- _PROBLEMS TO WORK ON_
1. Can you extract, word for word, the part of the passage on clinical outcome assessments that opens with the words containing "Keywords: COA, Qualification, FDA, Primary/secondary" and closes with "COPD exacerbations [5]."?
2. Could you extend the passage on FDA qualification of clinical outcome assessments, picking up right after its final sentence?

==== PAGE TEXT

Keywords: COA, Qualification, FDA, Primary/secondary endpoints, Context of use
Introduction
Modern-day drug development requires investments in methods [1, 2] that best capture and represent a drug’s effects on patients. For example, questionnaires for patients to report fatigue symptoms and daily physical limitations for heart failure [3]; report symptoms for cough, pain, dyspnea, fatigue, and appetite for non-small cell lung cancer (NSCLC) [4]; or reports of frequency, severity, and duration of COPD exacerbations [5].
For many diseases, there are currently no universally accepted methods to assess disease manifestation [1] and therefore drug efficacy. While there may be accepted approaches to measure clinical outcomes that indicate benefits for diseases that have a good understanding of the underlying biology, there is still a need to incorporate patient perspectives [6–8] on symptoms that matter most to their lives as well as their desired treatment outcomes. Further, for drugs that have novel mechanisms of action, there is a growing expectation to understand how patients perceive improvement/patient tradeoffs to provide a rationale for the endpoint development strategy. As a result, there is a growing emphasis on incorporating patients’ own perspectives in drug development [9] in order to evaluate a drug’s efficacy based on its improvement in patients’ daily life and functioning.
Recognizing the importance of incorporating the patient voice into drug development, the FDA initiated its Patient-Focused Drug Development (PFDD) [10] effort, as part of the Prescription Drug User Fee Act V (PDUFA V) [11], to capture patients’ voices and experiences in drug development. Compared to a biomarker, which is a defined characteristic that can be measured as an indicator of biological processes, a Clinical Outcome Assessment or COA, is a measure that describes or reflects how a patient feels, functions, or survives, capturing the full spectrum of a disease’s impact on a patient’s life [12]. The assessment can be made in various ways. If made through a report by a clinician, it is a Clinician Reported Outcome or ClinRO. If reported by a patient, whether by self-report or by interview, then it is a Patient Reported Outcome or PRO. If made by a non-clinician observer, it is Observer Reported Outcome or ObsRO. If it is a measurement based on standardized task(s) actively undertaken by a patient according to a set of instructions, it is a Performance-Based Assessment or a PerfO. PerfOs that leverage a Digital Health Technology (DHT) as a data-capturing tool are referred to by the FDA as DHT-Passive Monitoring COAs. The unifying factor between all the different types of COAs is that, after undergoing rigorous testing and validation, they are an accepted measure of how patients feel, function and/or survive and can be used in regulatory-decision making.
FDA’s Drug Development Tools (DDTs) Qualification Program was formalized via the passage of the 21st Century Cures Act (Cures Act) Sect. 3011 [13] in 2016. This program was established to allow the FDA to review and qualify DDTs such as biomarkers, COAs, and animal models [14]. We focused our analysis on COAs because of the growing importance of incorporating patients’ voices into drug development. Qualified DDTs are made publicly available to improve understanding of emerging regulatory science and to enhance drug development. Further, DDTs can be used in the review of regulatory applications such as Investigational New Drug (IND) Application, New Drug Application (NDA), or Biologics License Applications (BLA) to aid in assessment of a product’s benefit versus risk to patient.

========
==== EXCERPTED RECORDS

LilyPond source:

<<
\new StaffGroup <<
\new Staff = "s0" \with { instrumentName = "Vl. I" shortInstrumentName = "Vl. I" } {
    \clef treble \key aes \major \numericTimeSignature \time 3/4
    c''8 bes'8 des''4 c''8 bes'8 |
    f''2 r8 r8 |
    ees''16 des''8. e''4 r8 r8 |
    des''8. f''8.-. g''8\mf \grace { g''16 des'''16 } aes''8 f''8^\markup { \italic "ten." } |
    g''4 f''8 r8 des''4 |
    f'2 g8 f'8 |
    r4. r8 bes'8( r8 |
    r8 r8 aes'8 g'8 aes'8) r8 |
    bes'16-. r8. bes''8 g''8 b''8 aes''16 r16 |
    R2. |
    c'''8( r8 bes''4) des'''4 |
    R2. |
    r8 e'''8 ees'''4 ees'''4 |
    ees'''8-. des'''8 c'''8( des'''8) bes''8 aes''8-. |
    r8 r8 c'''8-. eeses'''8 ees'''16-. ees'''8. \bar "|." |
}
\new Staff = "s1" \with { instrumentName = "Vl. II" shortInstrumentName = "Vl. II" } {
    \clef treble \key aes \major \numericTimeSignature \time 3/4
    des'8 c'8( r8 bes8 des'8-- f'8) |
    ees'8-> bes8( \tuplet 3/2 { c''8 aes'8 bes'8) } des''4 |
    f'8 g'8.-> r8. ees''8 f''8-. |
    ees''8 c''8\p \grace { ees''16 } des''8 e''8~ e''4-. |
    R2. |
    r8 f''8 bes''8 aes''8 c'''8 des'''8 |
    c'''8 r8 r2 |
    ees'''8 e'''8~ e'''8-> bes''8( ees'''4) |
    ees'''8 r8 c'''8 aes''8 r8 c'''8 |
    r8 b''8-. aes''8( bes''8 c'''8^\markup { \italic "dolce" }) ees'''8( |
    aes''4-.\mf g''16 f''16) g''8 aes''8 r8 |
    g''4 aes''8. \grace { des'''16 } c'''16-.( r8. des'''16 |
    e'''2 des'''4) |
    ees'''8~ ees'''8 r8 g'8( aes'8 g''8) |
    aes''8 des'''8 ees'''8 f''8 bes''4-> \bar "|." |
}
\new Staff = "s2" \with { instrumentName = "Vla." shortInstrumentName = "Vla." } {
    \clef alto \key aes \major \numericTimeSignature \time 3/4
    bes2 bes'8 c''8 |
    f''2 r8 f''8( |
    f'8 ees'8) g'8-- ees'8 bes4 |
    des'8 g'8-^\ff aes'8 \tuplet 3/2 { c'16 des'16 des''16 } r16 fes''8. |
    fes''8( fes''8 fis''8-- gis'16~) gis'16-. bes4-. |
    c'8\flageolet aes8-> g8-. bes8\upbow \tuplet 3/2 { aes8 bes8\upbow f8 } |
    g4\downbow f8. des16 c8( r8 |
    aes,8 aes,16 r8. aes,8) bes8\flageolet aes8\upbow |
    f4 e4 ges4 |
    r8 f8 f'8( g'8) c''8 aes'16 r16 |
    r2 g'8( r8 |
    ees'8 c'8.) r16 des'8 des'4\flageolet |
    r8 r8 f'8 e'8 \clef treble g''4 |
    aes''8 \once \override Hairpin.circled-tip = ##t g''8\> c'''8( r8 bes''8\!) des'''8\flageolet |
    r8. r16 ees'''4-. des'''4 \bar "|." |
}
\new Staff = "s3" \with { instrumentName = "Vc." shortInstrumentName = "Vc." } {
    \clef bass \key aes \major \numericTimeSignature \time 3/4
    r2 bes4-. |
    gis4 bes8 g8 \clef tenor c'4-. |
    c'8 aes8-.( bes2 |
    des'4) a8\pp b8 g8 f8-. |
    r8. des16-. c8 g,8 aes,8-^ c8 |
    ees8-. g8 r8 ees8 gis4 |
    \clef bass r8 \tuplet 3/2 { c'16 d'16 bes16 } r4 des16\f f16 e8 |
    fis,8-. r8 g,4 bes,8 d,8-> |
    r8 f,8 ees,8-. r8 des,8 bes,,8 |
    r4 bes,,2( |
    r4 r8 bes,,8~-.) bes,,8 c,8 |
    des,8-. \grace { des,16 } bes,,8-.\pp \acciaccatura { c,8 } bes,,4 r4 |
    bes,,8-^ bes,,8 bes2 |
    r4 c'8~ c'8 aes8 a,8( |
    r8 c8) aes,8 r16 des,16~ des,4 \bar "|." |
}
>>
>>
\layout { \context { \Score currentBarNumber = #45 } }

========

- _ANSWERS TO EACH TASK_
1.
Keywords: COA, Qualification, FDA, Primary/secondary endpoints, Context of use
Introduction
Modern-day drug development requires investments in methods [1, 2] that best capture and represent a drug’s effects on patients. For example, questionnaires for patients to report fatigue symptoms and daily physical limitations for heart failure [3]; report symptoms for cough, pain, dyspnea, fatigue, and appetite for non-small cell lung cancer (NSCLC) [4]; or reports of frequency, severity, and duration of COPD exacerbations [5].

2.
As part of its efforts in codifying the DDT program, FDA issued a guidance document entitled “Qualification Process for Drug Development Tools” (the DDT guidance) in 2020 [15]. The DDT guidance outlines the step-by-step process, materials, and timelines for review (Fig. 1). In brief, the process involves; (1) Letter of Intent (LOI), (2) Qualification Plan (QP), and (3) Full Qualification Package (FQP). Prior to the review of each submission type, FDA will assess the completeness of the submission and readiness for review, which we are defining here as the Completeness Assessment (CA) step. Figure 1 shows the review timelines for LOI, QP, and FQP which are 3 months, 6 months, and 10 months, respectively. CA review timelines for each step are not specified in the DDT guidance. In the current process, there are no limits to the number of submissions per requestor, no submission fees, and no fixed deadlines by which a requestor needs to submit documents for subsequent steps after receiving the FDA determination letter.
Fig. 1.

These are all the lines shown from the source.